One of the more useful tools for shareholders of close corporations is available under Section 1600 of the California Corporations Code, which grants shareholders inspection rights. This regulation gives minority shareholders access to information that they would have otherwise struggled to receive. In general, shareholders have the ability to inspect information related to:

  • The identities and interests of the other shareholders;
  • Accounting books;
  • Financial records; and
  • Official minutes from corporate meetings.

Legal Options for Minority Shareholders

The following is a list of legal options available to minority shareholders:

  • Direct legal action: In certain circumstances, minority shareholders may be required to take individual legal action to address damage to their financial interests. This type of action is reserved for when the damage was done to the specific interests of a shareholder, or to the interests of a certain class of shareholders. It does not make sense when the damage was done to the company as a whole. Some examples of when California minority shareholders should consider legal action include compelling the payment of an unfairly withheld dividend, enforcing their shareholder voting rights, or to protect their financial interests from unlawfully caused damage.

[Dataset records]
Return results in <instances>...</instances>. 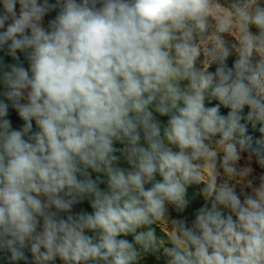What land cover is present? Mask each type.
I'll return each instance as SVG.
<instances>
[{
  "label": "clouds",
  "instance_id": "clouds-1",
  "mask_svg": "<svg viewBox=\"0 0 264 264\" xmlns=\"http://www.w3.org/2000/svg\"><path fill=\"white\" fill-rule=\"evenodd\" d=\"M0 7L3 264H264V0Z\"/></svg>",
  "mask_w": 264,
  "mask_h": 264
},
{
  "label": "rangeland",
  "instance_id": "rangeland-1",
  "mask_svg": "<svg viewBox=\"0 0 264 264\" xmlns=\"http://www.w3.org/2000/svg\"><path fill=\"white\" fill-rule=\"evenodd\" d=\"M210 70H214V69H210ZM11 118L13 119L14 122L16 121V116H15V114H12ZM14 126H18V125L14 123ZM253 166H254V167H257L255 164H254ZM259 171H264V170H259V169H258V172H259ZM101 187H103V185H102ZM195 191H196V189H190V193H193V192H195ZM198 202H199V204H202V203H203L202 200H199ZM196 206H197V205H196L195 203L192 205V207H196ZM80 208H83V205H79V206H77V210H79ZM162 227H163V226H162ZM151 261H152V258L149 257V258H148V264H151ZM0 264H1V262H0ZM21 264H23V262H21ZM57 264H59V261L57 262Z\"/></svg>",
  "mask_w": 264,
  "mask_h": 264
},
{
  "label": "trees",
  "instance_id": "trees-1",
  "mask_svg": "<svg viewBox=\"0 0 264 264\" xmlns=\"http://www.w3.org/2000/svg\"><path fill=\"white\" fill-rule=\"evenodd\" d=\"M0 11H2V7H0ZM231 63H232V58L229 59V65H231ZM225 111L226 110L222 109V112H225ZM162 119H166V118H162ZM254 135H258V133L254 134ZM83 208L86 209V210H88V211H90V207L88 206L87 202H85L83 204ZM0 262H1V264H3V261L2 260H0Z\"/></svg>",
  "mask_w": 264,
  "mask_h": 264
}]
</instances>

PROBLEMS:
A – Answer these questions about the shareholder rights text:
(i) Which section of the California Corporations Code grants shareholders inspection rights?
(ii) Besides accounting books and financial records, what two kinds of information can shareholders generally inspect?
(iii) When does direct legal action not make sense?
B – Pick up the shareholder rights text after its last sentence and write what could come next.
The listing has nothing to do with what's asked here.

RESPONSES FOR EACH TASK:
A –
(i) Section 1600.
(ii) The identities and interests of the other shareholders, and official minutes from corporate meetings.
(iii) When the damage was done to the company as a whole.

B –
  • Derivative suit: This type of action is brought by a minority shareholder on behalf of the corporation, in an effort to rectify wrongs done against the corporation. This usually occurs when the controlling officers of the company have declined to bring any legal action. More often than not, the reason the controlling officers declined to bring action is because the action is against a corporate insider, though that is not always the case. Ultimately, this option gives minority shareholders a chance to address harm that was done against the company as a whole. Any damages recovered will usually go to the company.
  • Forcing involuntary dissolution: In some circumstances, California law allows minority shareholders of close corporations to bring involuntary dissolution actions. This is reserved for situations when the controlling interests of the corporations have abused their power, neglected their duties or consistently mistreated minority shareholders. Taking action to force the dissolution of a company is a major move, but it may be prove to be necessary in order to protect your shareholder interests.

Contact an Experienced San Jose Business Litigation Attorney

At Diemer, Whitman & Cardosi, LLP, our San Jose business litigation attorneys have extensive experience handling all aspects of shareholder disputes. If your rights were violated, we can help. We know what it takes to protect your interests without busting your budget. Our firm proudly serves business law clients throughout the Bay Area. Please do not hesitate to contact our office today at 408-971-6270 to learn more.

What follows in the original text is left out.